A Recipe for Inspiration

It started with cookies…

But it became so much more.

“Our kiddo loves to cook and loves to perform. So early on in the pandemic, we decided to do some cooking videos to share with others in hopes of lifting people’s spirits,” said Franklin County resident and nurse practitioner Scott O. “I mean, we all had so much time on our hands and we were supposed to be staying home so what better way to kill some time, right?”

Though Pride Month is over, telling the stories of our LGBTQ+ residents is important year-round. We focus here on the story of Scott, who has not only been crafting up cute homecooked concoctions with his daughter but delivering encouraging messages on the importance of getting vaccinated as well.

Scott, a lifelong Ohioan, said getting the vaccine was an easy choice where the benefits far outweighed the costs.

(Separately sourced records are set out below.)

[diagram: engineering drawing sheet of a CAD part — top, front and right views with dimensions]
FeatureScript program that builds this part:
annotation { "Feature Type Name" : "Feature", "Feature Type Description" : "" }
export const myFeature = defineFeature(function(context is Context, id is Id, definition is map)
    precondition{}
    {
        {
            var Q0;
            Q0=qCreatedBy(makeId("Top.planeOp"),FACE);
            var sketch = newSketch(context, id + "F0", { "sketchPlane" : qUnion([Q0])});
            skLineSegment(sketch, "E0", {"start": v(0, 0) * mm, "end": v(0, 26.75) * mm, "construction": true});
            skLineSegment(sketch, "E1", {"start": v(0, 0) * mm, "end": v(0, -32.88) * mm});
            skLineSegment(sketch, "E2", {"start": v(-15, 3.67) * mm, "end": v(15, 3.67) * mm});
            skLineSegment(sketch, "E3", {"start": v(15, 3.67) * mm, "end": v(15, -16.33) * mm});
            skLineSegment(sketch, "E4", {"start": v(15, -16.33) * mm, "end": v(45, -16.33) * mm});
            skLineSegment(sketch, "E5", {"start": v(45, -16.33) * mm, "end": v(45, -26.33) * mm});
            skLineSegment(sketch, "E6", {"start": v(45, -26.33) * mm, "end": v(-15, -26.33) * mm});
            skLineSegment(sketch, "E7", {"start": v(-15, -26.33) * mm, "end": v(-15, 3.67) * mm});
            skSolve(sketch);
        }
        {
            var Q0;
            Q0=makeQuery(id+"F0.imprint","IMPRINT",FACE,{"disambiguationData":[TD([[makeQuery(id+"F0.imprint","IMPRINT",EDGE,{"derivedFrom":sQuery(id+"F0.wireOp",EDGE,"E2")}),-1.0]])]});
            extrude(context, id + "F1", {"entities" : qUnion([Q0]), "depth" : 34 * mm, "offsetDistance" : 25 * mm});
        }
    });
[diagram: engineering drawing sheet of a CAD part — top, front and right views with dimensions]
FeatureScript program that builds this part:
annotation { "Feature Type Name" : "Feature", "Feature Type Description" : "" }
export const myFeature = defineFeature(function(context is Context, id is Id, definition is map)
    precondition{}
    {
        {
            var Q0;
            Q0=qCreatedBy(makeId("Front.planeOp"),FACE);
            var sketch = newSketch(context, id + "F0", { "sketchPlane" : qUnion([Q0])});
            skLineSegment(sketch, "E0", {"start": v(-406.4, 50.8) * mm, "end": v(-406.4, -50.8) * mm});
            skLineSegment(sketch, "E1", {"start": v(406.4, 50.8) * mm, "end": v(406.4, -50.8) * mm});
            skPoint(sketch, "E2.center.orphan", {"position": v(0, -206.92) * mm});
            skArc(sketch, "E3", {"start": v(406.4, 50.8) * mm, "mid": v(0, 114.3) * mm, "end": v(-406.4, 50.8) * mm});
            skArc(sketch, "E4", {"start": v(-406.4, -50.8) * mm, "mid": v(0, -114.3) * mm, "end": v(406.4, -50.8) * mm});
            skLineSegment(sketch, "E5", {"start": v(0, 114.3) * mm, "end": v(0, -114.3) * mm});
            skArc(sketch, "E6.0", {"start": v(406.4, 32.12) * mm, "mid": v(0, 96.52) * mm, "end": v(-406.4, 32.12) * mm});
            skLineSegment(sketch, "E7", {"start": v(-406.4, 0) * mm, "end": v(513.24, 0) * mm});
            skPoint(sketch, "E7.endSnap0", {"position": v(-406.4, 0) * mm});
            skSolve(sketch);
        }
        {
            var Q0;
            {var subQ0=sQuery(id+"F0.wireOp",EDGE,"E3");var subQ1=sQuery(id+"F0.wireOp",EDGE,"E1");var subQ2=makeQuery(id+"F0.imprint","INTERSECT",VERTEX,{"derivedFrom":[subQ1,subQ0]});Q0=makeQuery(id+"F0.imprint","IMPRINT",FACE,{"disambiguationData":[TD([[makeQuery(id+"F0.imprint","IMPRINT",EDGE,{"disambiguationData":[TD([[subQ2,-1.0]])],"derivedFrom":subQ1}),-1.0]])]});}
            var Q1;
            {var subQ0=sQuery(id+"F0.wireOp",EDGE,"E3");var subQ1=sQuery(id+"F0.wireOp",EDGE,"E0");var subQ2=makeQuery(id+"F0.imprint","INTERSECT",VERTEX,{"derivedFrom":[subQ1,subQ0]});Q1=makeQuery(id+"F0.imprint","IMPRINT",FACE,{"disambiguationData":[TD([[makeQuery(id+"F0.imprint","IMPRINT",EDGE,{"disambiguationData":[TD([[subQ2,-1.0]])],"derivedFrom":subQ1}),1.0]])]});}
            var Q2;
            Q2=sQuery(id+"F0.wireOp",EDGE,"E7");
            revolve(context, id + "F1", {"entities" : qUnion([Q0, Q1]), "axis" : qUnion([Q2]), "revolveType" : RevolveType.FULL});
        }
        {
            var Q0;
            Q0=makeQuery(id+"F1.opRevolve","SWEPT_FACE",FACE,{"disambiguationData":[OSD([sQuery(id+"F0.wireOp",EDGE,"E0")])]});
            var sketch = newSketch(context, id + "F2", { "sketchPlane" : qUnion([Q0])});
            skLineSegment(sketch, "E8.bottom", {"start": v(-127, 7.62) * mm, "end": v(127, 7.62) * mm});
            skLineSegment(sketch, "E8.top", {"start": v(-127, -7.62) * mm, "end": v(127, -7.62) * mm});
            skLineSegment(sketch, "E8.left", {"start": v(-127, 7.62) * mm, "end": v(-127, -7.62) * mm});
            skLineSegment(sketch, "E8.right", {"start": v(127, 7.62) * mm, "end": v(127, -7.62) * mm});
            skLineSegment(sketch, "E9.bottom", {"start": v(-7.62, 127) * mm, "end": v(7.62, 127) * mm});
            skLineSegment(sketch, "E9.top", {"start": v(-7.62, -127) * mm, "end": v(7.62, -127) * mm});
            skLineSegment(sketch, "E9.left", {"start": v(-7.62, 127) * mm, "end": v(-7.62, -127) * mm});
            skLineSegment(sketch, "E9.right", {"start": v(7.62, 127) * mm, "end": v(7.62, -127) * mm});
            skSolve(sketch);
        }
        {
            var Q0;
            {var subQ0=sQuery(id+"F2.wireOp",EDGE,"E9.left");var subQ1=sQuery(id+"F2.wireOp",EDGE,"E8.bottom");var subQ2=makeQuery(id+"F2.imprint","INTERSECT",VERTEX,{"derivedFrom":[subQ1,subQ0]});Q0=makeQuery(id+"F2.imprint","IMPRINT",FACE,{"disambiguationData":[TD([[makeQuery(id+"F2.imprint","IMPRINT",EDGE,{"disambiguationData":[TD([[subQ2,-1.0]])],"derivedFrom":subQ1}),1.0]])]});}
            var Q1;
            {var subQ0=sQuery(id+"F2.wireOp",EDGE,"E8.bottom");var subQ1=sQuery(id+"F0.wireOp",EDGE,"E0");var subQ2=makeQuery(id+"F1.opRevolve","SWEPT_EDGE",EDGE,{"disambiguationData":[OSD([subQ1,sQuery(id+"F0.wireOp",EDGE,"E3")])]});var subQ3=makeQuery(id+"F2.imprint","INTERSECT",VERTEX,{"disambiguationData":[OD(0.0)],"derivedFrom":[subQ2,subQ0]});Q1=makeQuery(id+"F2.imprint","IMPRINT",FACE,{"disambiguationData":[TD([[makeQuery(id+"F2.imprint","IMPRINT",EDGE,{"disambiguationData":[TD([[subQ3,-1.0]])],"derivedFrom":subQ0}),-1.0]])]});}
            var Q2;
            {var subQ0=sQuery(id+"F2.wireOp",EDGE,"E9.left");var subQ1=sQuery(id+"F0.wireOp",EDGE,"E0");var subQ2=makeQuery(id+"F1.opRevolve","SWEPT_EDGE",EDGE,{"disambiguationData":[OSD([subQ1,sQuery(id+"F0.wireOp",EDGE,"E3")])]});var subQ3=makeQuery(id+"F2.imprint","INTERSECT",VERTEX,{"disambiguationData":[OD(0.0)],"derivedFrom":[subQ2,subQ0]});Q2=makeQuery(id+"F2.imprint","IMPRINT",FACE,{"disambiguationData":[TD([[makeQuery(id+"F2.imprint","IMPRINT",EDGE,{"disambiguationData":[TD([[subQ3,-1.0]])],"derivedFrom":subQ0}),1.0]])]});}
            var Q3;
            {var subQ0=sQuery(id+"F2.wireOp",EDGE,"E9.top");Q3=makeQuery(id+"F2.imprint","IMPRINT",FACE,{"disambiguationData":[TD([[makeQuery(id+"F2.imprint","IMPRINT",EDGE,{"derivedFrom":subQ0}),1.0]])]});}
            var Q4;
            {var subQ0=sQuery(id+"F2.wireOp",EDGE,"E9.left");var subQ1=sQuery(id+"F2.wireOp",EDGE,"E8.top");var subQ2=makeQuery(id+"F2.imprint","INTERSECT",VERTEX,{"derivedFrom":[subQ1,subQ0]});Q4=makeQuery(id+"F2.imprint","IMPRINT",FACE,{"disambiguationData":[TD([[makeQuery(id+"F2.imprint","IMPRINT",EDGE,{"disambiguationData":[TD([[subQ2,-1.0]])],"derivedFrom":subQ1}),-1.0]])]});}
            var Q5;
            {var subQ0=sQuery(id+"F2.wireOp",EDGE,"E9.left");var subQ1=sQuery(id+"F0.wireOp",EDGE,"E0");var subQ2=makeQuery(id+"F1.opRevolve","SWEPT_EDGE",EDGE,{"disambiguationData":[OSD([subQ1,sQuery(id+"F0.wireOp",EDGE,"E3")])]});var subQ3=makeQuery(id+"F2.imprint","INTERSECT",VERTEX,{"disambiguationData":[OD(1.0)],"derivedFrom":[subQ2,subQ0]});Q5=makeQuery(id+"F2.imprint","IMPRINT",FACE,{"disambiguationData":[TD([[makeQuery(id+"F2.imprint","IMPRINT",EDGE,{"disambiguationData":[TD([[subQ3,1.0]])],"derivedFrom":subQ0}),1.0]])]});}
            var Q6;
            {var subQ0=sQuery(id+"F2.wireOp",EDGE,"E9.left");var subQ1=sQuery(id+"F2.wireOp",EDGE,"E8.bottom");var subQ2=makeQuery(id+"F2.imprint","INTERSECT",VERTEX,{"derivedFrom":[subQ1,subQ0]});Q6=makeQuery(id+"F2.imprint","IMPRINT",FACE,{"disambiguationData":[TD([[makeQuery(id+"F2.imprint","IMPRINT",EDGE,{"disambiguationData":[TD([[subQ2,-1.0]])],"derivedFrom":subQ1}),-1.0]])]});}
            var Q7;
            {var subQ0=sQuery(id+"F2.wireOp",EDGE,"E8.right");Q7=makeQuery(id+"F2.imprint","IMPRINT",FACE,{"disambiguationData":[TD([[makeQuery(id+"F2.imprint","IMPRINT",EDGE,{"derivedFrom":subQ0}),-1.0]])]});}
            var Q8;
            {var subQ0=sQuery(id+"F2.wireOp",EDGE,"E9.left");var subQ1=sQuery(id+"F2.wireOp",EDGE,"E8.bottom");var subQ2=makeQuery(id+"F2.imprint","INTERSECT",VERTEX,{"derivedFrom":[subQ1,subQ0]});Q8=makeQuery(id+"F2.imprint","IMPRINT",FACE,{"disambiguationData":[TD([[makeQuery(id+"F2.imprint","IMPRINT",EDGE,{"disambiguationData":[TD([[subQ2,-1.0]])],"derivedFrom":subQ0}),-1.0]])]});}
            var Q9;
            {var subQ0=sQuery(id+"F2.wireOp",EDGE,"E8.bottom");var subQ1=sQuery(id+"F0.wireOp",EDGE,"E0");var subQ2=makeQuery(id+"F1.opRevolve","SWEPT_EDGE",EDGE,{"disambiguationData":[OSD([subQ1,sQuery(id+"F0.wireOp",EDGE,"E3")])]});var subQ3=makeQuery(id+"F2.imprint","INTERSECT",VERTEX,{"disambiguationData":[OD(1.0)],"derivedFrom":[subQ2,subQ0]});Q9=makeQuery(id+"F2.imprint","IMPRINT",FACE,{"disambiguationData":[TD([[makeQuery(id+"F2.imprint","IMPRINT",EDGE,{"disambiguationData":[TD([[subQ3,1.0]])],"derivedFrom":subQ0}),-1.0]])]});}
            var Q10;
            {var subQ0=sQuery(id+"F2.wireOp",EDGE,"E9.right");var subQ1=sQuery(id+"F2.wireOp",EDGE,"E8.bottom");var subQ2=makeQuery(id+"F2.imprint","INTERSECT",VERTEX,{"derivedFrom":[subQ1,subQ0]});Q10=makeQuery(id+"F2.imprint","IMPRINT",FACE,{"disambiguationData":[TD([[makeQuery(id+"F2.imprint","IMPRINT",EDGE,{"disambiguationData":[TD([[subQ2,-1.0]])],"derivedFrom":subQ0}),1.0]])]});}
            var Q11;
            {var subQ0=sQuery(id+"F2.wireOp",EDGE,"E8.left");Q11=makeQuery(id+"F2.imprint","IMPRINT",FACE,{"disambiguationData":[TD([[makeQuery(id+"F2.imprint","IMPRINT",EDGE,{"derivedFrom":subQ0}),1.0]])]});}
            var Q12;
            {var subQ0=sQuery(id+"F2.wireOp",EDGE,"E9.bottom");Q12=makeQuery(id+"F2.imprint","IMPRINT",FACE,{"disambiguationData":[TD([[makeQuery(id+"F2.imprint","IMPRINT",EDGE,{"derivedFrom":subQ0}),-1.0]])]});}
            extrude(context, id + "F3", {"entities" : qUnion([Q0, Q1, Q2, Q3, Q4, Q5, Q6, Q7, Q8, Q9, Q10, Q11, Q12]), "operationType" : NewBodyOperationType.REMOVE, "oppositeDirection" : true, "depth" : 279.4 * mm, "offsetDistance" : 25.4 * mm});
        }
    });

He decided to get vaccinated right after the FDA provided Emergency Use Authorization of the vaccine.

“To me, my duty to protect my fellow humans, my trust in science, and my desire to see the world return to a more normal state drove my decision,” he said. “I also work with, am related to and live by people who would not fare so well with a COVID-19 infection,” he added.

While many have cited how quickly the vaccine was made as a reason to wait on getting vaccinated, Scott noted the data was as sound as anyone could’ve hoped. He also said there was too much at stake to let COVID-19 ravage the world.

Like many, COVID-19 had taken a toll on Scott’s household during the pandemic. He and his husband had to temporarily close the doors of their small business, putting their employees out of work. Scott himself was furloughed for six months. It was emotional rollercoaster for he and his family. Bouts of anxiety flowed into frustration from seeing videos and imagery of people not following safety guidelines.

It also affected his daughter.

“She was also home with us, missing out on the interaction and social development she should have been getting at preschool.”

Despite the lows, Scott said things did eventually turn around. His family’s small business was able to rebound and put their employees back to work. He was also (with the help of family and friends) able to further his nursing education while the pandemic kept him indoors.

Which brings us back to the videos of Scott and his daughter, which many people have enjoyed watching.

“We get a lot of praise for helping our daughter explore her talents, but quite honestly I don’t think we are all too different than most families” he said before adding that he thinks people would enjoy the outtakes of their adventures. “Most recently, we did a rainbow explosion cake video in honor of Pride month.”

When asked about Pride Month and its significance, Scott said it was a time to reflect on the long and difficult path that those before him endured to help he and his family enjoy the rights and privileges they enjoy today.

“Growing up, I never felt free to be who I always knew I was. I had to suppress my true self for so long. That suffocating feeling is something I hope fewer and fewer people have to experience,” Scott said.

Scott also said that pride goes hand-in-hand with the concept of family.

“The most important thing in the world to me is my family,” he said.

“To me, as you’ll hear a lot in the LGBTQ+ community as well as outside of it, family isn’t just that of blood. You’ll hear people refer to family-of-choice or intentional family, which often stems from a need to build a family due to being ostracized or misunderstood by your own after coming out. Some people also simply develop stronger bonds with those unrelated to them than those to whom they were born related. Either way, family is my number one,” he said.

Focusing on the efforts of public health and the LGBTQ+ community locally, Scott said he does see there’s a fair bit of support for the community with messaging about sexual health and PrEP (HIV prevention medicine), but there’s room for growth.

“The LGBTQ+ community is way more than just sex. We’re just as diverse as the non-LGBTQ+ community. What I think is missing is the representation of LGBTQ+ families, various races/ages/abilities, and especially an emphasis on mental health.”

Scott added that it’s important the LGTBQ+ community, and all other communities, get vaccinated.

He noted for those who have a fear of shots in general, Nationwide Children’s Hospital’s clinic offers all sorts of distraction and/or calming techniques and interventions.

He then turned his focus to those concerned about the safety of the vaccine.

“If people are concerned about vaccine safety, I’d suggest talking to your primary care provider,” he said. “Honestly, if you look at how many doctors, nurses, respiratory therapists and other health providers have chosen to be vaccinated, that should help you trust the safety of it,” he said.

“If we didn’t think it was safe, we wouldn’t have gotten it either,” he added.

And that’s the idea Scott has been attempting to get across in his Facebook posts about vaccinations. A premise that if vaccines are trusted and keep communities safe, they work to the benefit of everyone in every community.

Each year during Pride Month, there’s nothing more important than community. Something Scott deeply understands when asked about what he wants people to think about going forward.

“Mostly, I’d ask people to be kind and take a moment to walk in someone else’s shoes,” he said. “Each of us has something valuable to teach one another and if we but take a moment to listen intently we can learn so much.”

*Scott’s views and statements are his own, not those of his employer.